Porr submitted an application. He filled out a form with a simple questionnaire about his intended use. But he also didn’t wait around. After reaching out to several members of the Berkeley AI community, he quickly found a PhD student who already had access. Once the graduate student agreed to collaborate, Porr wrote a small script for him to run. It gave GPT-3 the headline and introduction for a blog post and had it spit out several completed versions. Porr’s first post (the one that charted on Hacker News), and every post after, was a direct copy-and-paste from one of outputs.
“From the time that I thought of the idea and got in contact with the PhD student to me actually creating the blog and the first blog going viral—it took maybe a couple of hours,” he says.

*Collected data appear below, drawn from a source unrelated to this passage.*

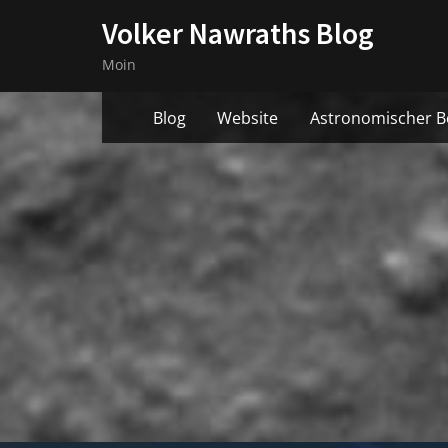
Skip
Volker Nawraths Blog
to
Moin
content
Blog
Website
Astronomischer B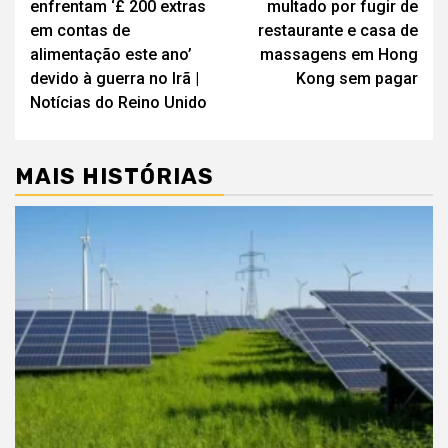
enfrentam ‘£ 200 extras
multado por fugir de
artigos
em contas de
restaurante e casa de
alimentação este ano’
massagens em Hong
devido à guerra no Irã |
Kong sem pagar
Notícias do Reino Unido
MAIS HISTÓRIAS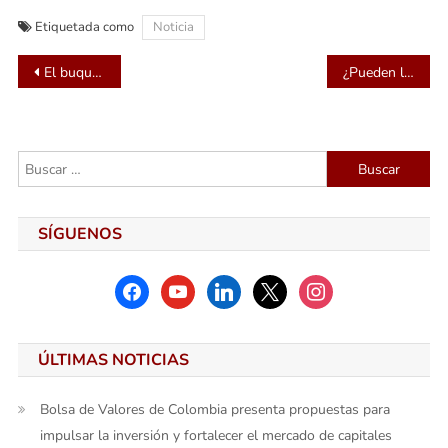
Etiquetada como
Noticia
Navegación
El buque portacontenedores más grande del mundo completa su primer viaje de Asia a Europa
¿Pueden los cajeros automáticos llevar tráfico a la sucursal bancaria?
de
entradas
Buscar:
SÍGUENOS
facebook
youtube
linkedin
x
instagram
ÚLTIMAS NOTICIAS
Bolsa de Valores de Colombia presenta propuestas para
impulsar la inversión y fortalecer el mercado de capitales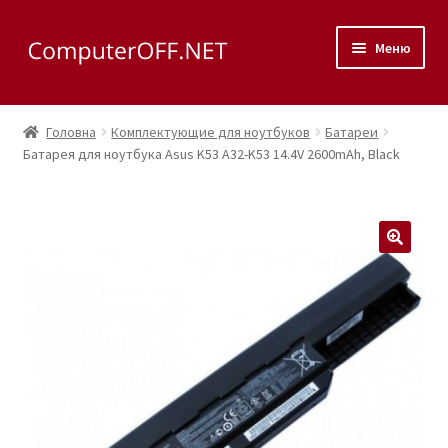
Перейти
Перейти
Меню
до
до
навігації
вмісту
Корзина
Головна
Комплектующие для ноутбуков
Батареи
Розгор
Батарея для ноутбука Asus K53 A32-K53 14.4V 2600mAh, Black
Магазин
вкладе
меню
Розгор
Сервис
вкладе
меню
Контакты
🔍
Как доехать?
Розгор
Скупка
вкладе
меню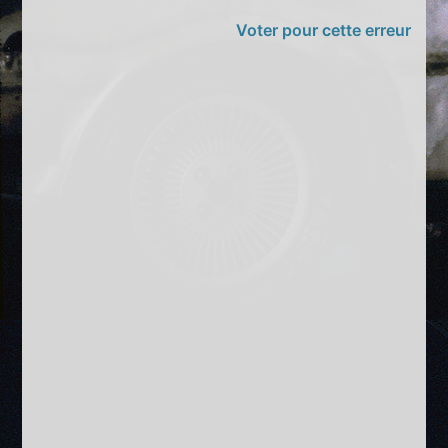
Voter pour cette erreur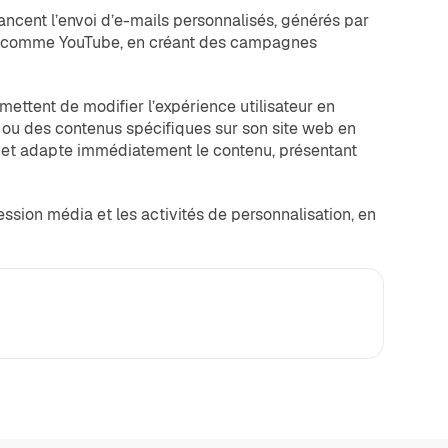
 lancent l’envoi d’e-mails personnalisés, générés par
rmes comme YouTube, en créant des campagnes
rmettent de modifier l’expérience utilisateur en
 ou des contenus spécifiques sur son site web en
érêt et adapte immédiatement le contenu, présentant
ssion média et les activités de personnalisation, en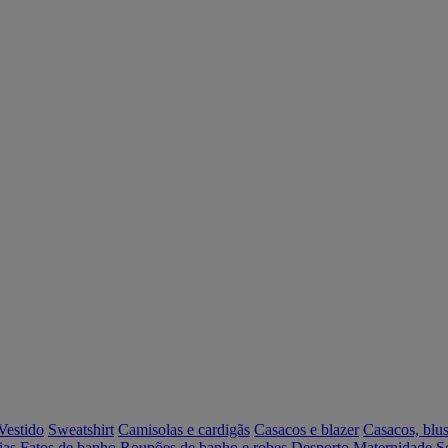
Vestido
Sweatshirt
Camisolas e cardigãs
Casacos e blazer
Casacos, blus
ias
Fatos de banho
Roupões de banho e robes
Desporto
Maternidade
S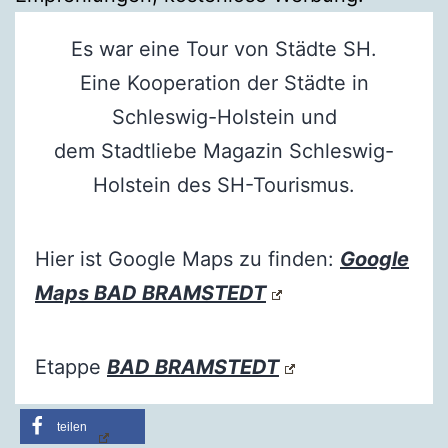
Es war eine Tour von Städte SH.
Eine Kooperation der Städte in
Schleswig-Holstein und
dem Stadtliebe Magazin Schleswig-
Holstein des SH-Tourismus.
Hier ist Google Maps zu finden:
Google
Maps BAD BRAMSTEDT
Etappe
BAD BRAMSTEDT
teilen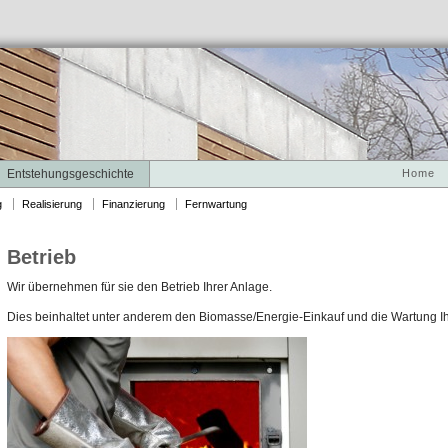
Entstehungsgeschichte
Home
g
Realisierung
Finanzierung
Fernwartung
Betrieb
Wir übernehmen für sie den Betrieb Ihrer Anlage.
Dies beinhaltet unter anderem den Biomasse/Energie-Einkauf und die Wartung Ih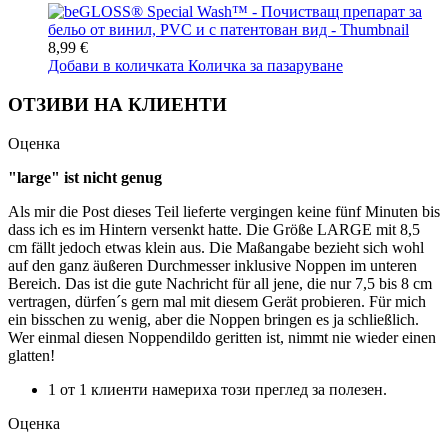
8,99 €
Добави в количката
Количка за пазаруване
ОТЗИВИ НА КЛИЕНТИ
Оценка
"large" ist nicht genug
Als mir die Post dieses Teil lieferte vergingen keine fünf Minuten bis
dass ich es im Hintern versenkt hatte. Die Größe LARGE mit 8,5
cm fällt jedoch etwas klein aus. Die Maßangabe bezieht sich wohl
auf den ganz äußeren Durchmesser inklusive Noppen im unteren
Bereich. Das ist die gute Nachricht für all jene, die nur 7,5 bis 8 cm
vertragen, dürfen´s gern mal mit diesem Gerät probieren. Für mich
ein bisschen zu wenig, aber die Noppen bringen es ja schließlich.
Wer einmal diesen Noppendildo geritten ist, nimmt nie wieder einen
glatten!
1 от 1 клиенти намериха този преглед за полезен.
Оценка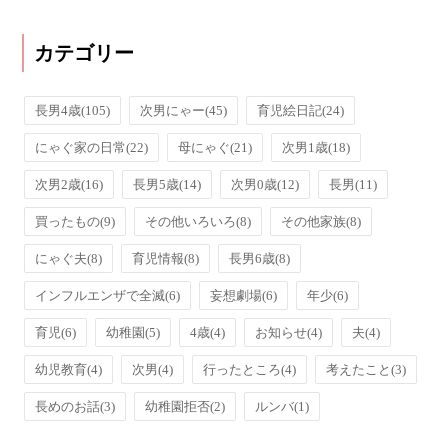
カテゴリー
長男4歳
(105)
次男にゃー
(45)
育児絵日記
(24)
にゃぐ家の日常
(22)
母にゃぐ
(21)
次男1歳
(18)
次男2歳
(16)
長男5歳
(14)
次男0歳
(12)
長男
(11)
買ったもの
(9)
その他いろいろ
(8)
その他家族
(8)
にゃぐ夫
(8)
育児情報
(8)
長男6歳
(8)
インフルエンザで全滅
(6)
妄想劇場
(6)
年少
(6)
育児
(6)
幼稚園
(5)
4歳
(4)
お知らせ
(4)
夫
(4)
幼児教育
(4)
次男
(4)
行ったところ
(4)
考えたこと
(3)
長めのお話
(3)
幼稚園拒否
(2)
ルンバ
(1)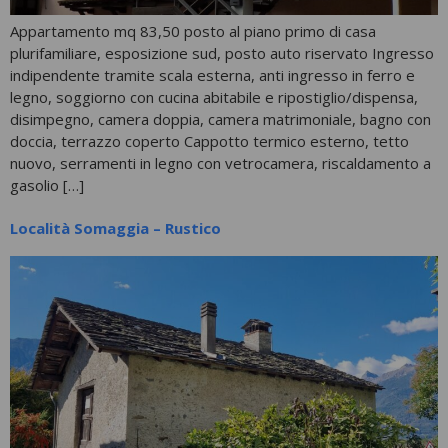
Appartamento mq 83,50 posto al piano primo di casa
plurifamiliare, esposizione sud, posto auto riservato Ingresso
indipendente tramite scala esterna, anti ingresso in ferro e
legno, soggiorno con cucina abitabile e ripostiglio/dispensa,
disimpegno, camera doppia, camera matrimoniale, bagno con
doccia, terrazzo coperto Cappotto termico esterno, tetto
nuovo, serramenti in legno con vetrocamera, riscaldamento a
gasolio […]
Località Somaggia – Rustico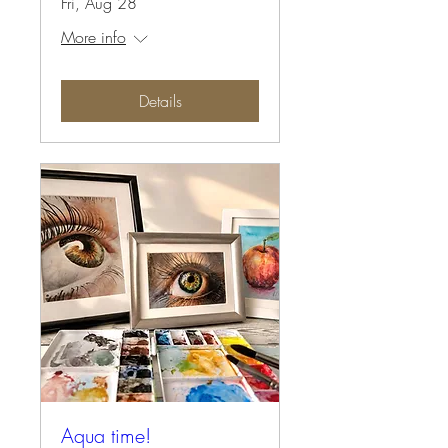
Fri, Aug 28
More info
Details
Aqua time!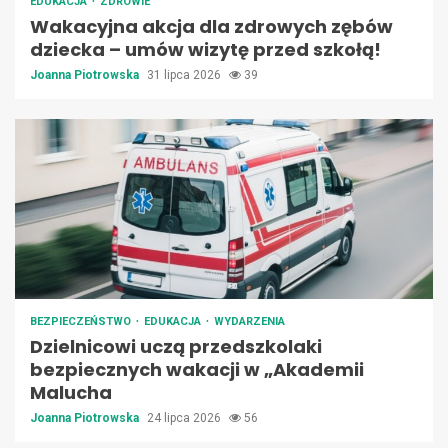
EDUKACJA
ZDROWIE
Wakacyjna akcja dla zdrowych zębów
dziecka – umów wizytę przed szkołą!
Joanna Piotrowska
31 lipca 2026
39
BEZPIECZEŃSTWO
EDUKACJA
WYDARZENIA
Dzielnicowi uczą przedszkolaki
bezpiecznych wakacji w „Akademii
Malucha
Joanna Piotrowska
24 lipca 2026
56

The trick to generating content without the need for editing was understanding GPT-3’s strengths and weaknesses. “It’s quite good at making pretty language, and it’s not very good at being logical and rational,” says Porr. So he picked a popular blog category that doesn’t require rigorous logic: productivity and self-help.
From there, he wrote his headlines following a simple formula: he’d scroll around on Medium and Hacker News to see what was performing in those categories and put together something relatively similar. “Feeling unproductive? Maybe you should stop overthinking,” he wrote for one. “Boldness and creativity trumps intelligence,” he wrote for another. On a few occasions, the headlines didn’t work out. But as long as he stayed on the right topics, the process was easy.
After two weeks of nearly daily posts, he retired the project with one final, cryptic, self-written message. Titled “What I would do with GPT-3 if I had no ethics,” it described his process as a hypothetical. The same day, he also posted a more straightforward confession on his real blog.
Porr says he wanted to prove that GPT-3 could be passed off as a human writer. Indeed, despite the algorithm’s somewhat weird writing pattern and occasional errors, only three or four of the dozens of people who commented on his top post on Hacker News raised suspicions that it might have been generated by an algorithm. All those comments were immediately downvoted by other community members.
For experts, this has long been the worry raised by such language-generating algorithms. Ever since OpenAI first announced GPT-2, people have speculated that it was vulnerable to abuse. In its own blog post, the lab focused on the AI tool’s potential to be weaponized as a mass producer of misinformation. Others have wondered whether it could be used to churn out spam posts full of relevant keywords to game Google.
Porr says his experiment also shows a more mundane but still troubling alternative: people could use the tool to generate a lot of clickbait content. “It’s possible that there’s gonna just be a flood of mediocre blog content because now the barrier to entry is so easy,” he says. “I think the value of online content is going to be reduced a lot.”
Porr plans to do more experiments with GPT-3. But he’s still waiting to get access from OpenAI. “It’s possible that they’re upset that I did this,” he says. “I mean, it’s a little silly.”